Hagen. .
Einst befand sich Reinhard Oida (49) auf der falschen Seite. Er war in einen Gottesdienst für Gehörlose geraten und verstand kein Wort. Und war doch so fasziniert von den Gebärden und der Mimik der gehörlosen Menschen, dass er beschloss, ihre Sprache zu lernen.
Häufig sind es die Gehörlosen, die sich auf der falschen Seite wähnen. Auf der falschen Seite der Gesellschaft, als lebten sie in einer Parallelwelt, sie können sich nicht verständigen und werden nicht verstanden. Reinhard Oida, städtischer Mitarbeiter im Amt für Geoinformation, Vermessung und Liegenschaftskataster, ist angetreten, das zu ändern.

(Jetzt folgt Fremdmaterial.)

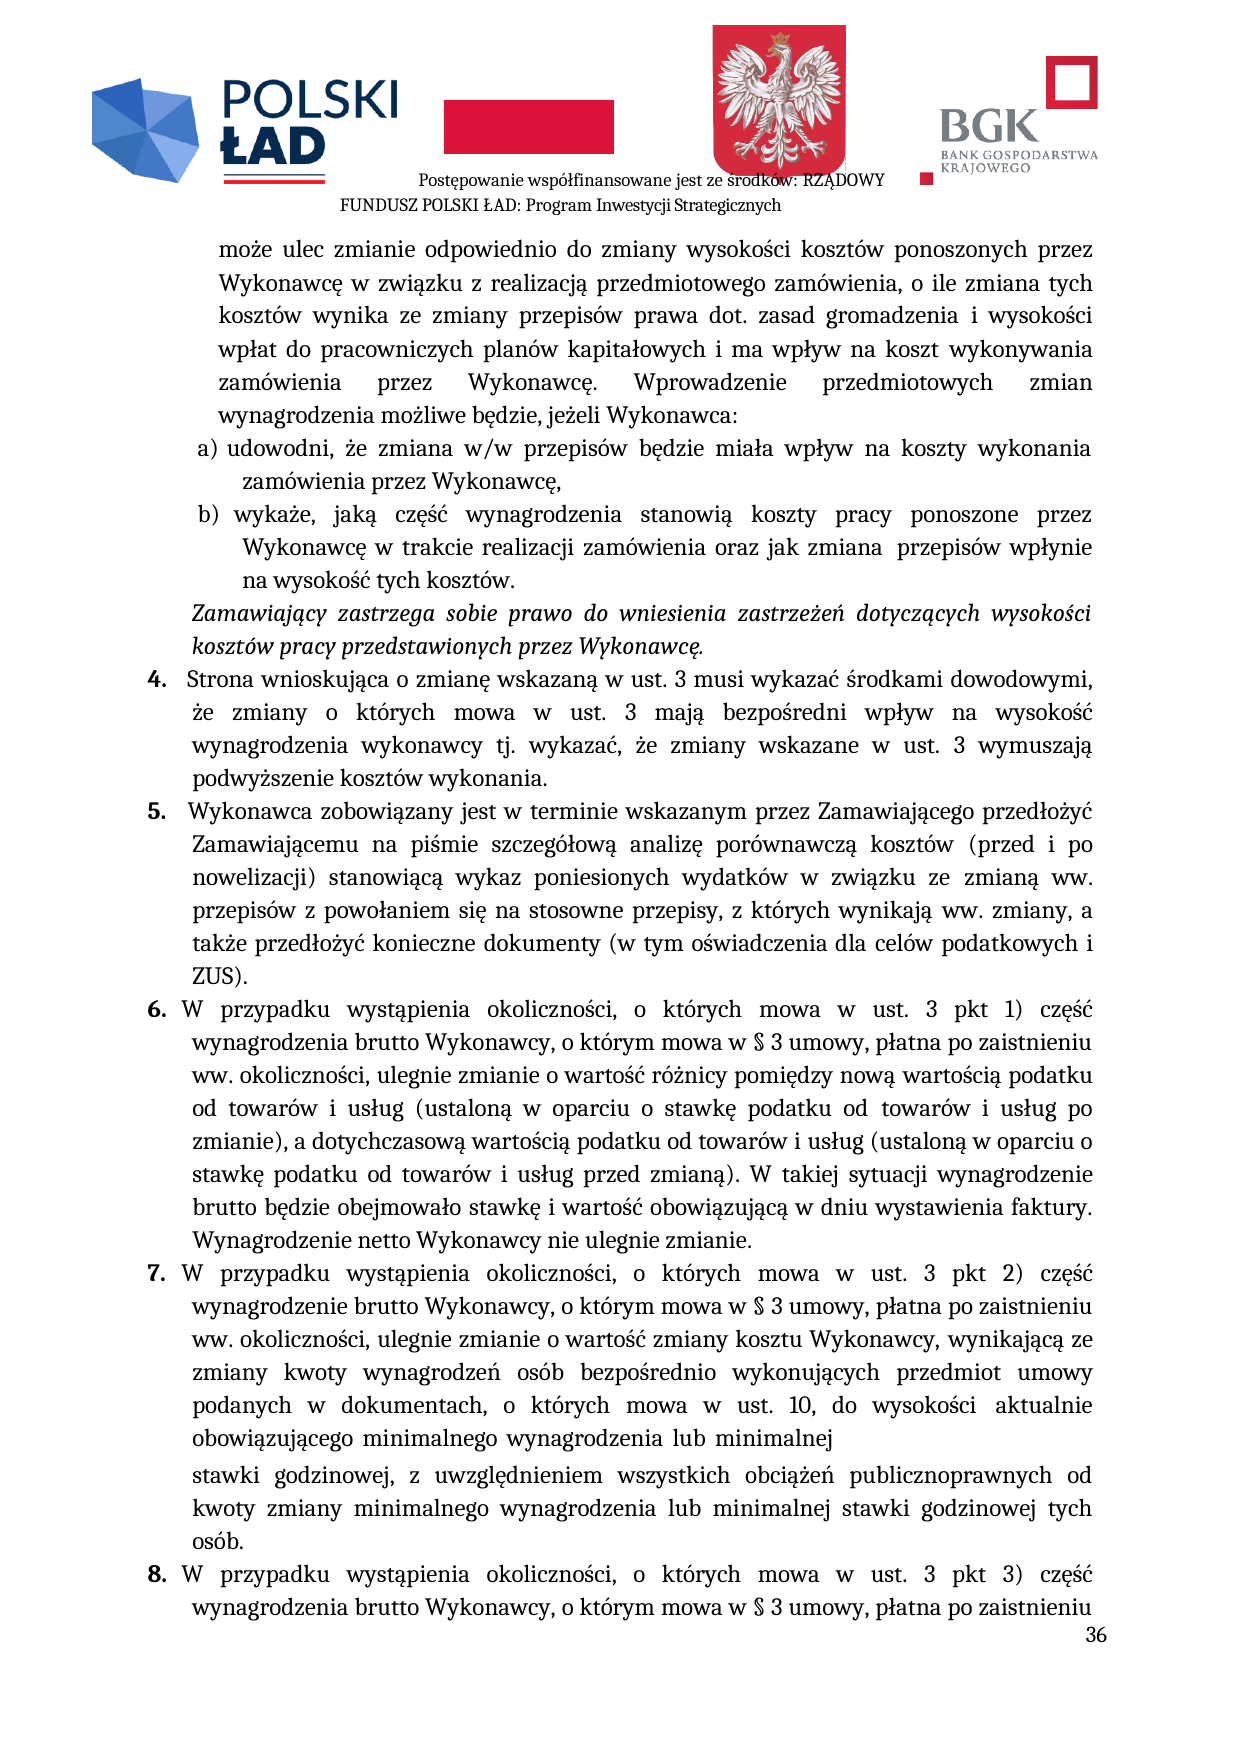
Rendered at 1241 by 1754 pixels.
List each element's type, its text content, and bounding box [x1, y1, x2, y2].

Auf seine Initiative hin wurde im Zentralen Bürgeramt des Rathauses eine Sprechstunde für Gehörlose anberaumt. Dort können sich Betroffene an jedem vierten Dienstag im Monat von 14 bis 17 Uhr im wahrsten Sinne des Wortes Gehör verschaffen. Ihnen gegenüber sitzt Reinhard Oida, der Beamte aus dem Katasteramt. Jener Gottesdienst hat ihn nie mehr losgelassen, inzwischen hat er die Gebärdensprache gelernt, er kann sich mit Gehörlosen unterhalten: „Ich bin nicht perfekt, ich bin keineswegs ein Dolmetscher“, sagt er bescheiden. „Manchmal muss ich im Gebärden-Wörterbuch nachschlagen.“ Doch es reicht allemal, um dem zuständigen Beamten zu übersetzen, was der Gehörlose auf der anderen Seite des Schreibtisches für ein Anliegen hat und dem Gehörlosen die Antwort des Beamten mitzuteilen.

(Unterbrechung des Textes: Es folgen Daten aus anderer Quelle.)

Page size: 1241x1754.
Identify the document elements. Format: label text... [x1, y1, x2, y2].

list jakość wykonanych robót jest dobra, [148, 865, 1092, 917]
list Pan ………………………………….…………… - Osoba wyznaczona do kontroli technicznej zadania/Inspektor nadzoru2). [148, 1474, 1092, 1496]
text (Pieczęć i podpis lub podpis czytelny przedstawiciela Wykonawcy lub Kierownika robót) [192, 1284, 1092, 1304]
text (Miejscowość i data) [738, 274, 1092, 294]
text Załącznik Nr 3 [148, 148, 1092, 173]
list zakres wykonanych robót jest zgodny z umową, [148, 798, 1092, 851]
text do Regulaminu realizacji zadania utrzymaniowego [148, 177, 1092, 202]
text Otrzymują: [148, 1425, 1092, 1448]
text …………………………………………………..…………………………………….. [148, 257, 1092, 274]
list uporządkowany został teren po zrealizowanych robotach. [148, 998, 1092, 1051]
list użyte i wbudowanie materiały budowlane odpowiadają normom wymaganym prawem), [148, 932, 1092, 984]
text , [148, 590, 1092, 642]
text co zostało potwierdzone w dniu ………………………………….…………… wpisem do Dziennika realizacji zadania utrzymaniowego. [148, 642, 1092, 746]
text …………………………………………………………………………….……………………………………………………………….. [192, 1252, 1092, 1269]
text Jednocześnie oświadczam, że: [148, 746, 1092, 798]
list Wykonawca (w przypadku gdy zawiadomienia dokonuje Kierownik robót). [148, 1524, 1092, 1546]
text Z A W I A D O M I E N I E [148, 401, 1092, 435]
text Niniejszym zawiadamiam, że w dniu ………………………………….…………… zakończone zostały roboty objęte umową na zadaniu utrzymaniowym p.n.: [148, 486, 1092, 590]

Für Oberbürgermeister Dehm ist Oida ein leuchtendes Beispiel für die Talente, die in den Mitarbeitern der Stadtverwaltung schlummern. Denn Oida hat die Gebärdensprachkurse in seiner Freizeit belegt und privat finanziert. Und er war es auch, der dem Stadtoberhaupt vorschlug, die Sprechstunde einzurichten. „Gebärdensprache ist eine wunderbare Sprache“, findet Oida. „Wie man Freude, Hass, Wut, Ekel ausdrückt, das grenzt an Schauspielkunst.“ Es gibt in seinem Bekanntenkreis niemanden, der gehörlos ist, er hat sich einzig an die Gebärdensprache herangemacht, weil er der Faszination der Handbewegungen und der Mimik erlegen ist, und vielleicht auch, weil er etwas für die Menschen auf der anderen Seite tun will. Aber das würde der zurückhaltende Oida nie von sich behaupten.

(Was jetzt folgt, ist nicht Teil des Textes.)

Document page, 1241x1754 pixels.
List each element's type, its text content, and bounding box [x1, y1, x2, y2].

In Hagen leben rund 1200 gehörlose Menschen, für die ein Behördengang einem Hürdenlauf ähnelt. Dass sich mit der Zeit Scheu und Angst bei vielen breitgemacht haben, dürfte nicht überraschen. In der Tat ist Hagen eine der wenigen Städte in NRW, die eine Gehörlosen-Sprechstunde anbieten können. Ausgegrenzt fühle er sich bisweilen, berichtet Michael Sonntag (37), selbst wenn er sein Ersuchen auf einem Zettel notiere, werde er nicht recht verstanden: „Deshalb bin ich dankbar, dass Herr Oida für uns da ist.“
Unterstützt wird Oida in den Sprechstunden von der städtischen Angestellten Nadine Meier (29), die auch schon einen Gebärdenkurs belegt hat. Wenn das Angebot während einer zunächst einjährigen Probephase gut angenommen wird, soll es auf weitere Bereiche der Stadtverwaltung ausgedehnt werden. Dann gibt es für niemanden mehr eine falsche Seite, dann gibt es überhaupt keine andere Seite mehr. Dann wäre Reinhard Oida seinem Ziel, die Gehörlosen und die Hörenden in einer Welt zu vereinen, näher gekommen.